▸ What to work on
Please copy out the text read from the pages in the records below, every line unchanged, and leave the pictures out of your answer.

▸ Source information
══════════
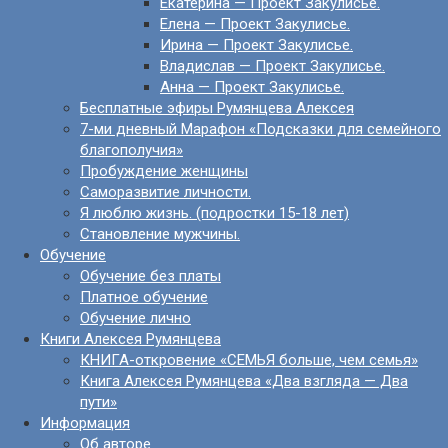
Екатерина — Проект Закулисье.
Елена — Проект Закулисье.
Ирина — Проект Закулисье.
Владислав — Проект Закулисье.
Анна — Проект Закулисье.
Бесплатные эфиры Румянцева Алексея
7-ми дневный Марафон «Подсказки для семейного
благополучия»
Пробуждение женщины
Саморазвитие личности.
Я люблю жизнь. (подростки 15-18 лет)
Становление мужчины.
Обучение
Обучение без платы
Платное обучение
Обучение лично
Книги Алексея Румянцева
КНИГА-откровение «СЕМЬЯ больше, чем семья»
Книга Алексея Румянцева «Два взгляда — Два
пути»
Информация
Об авторе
══════════
▸ Exercise output
Екатерина — Проект Закулисье.
Елена — Проект Закулисье.
Ирина — Проект Закулисье.
Владислав — Проект Закулисье.
Анна — Проект Закулисье.
Бесплатные эфиры Румянцева Алексея
7-ми дневный Марафон «Подсказки для семейного
благополучия»
Пробуждение женщины
Саморазвитие личности.
Я люблю жизнь. (подростки 15-18 лет)
Становление мужчины.
Обучение
Обучение без платы
Платное обучение
Обучение лично
Книги Алексея Румянцева
КНИГА-откровение «СЕМЬЯ больше, чем семья»
Книга Алексея Румянцева «Два взгляда — Два
пути»
Информация
Об авторе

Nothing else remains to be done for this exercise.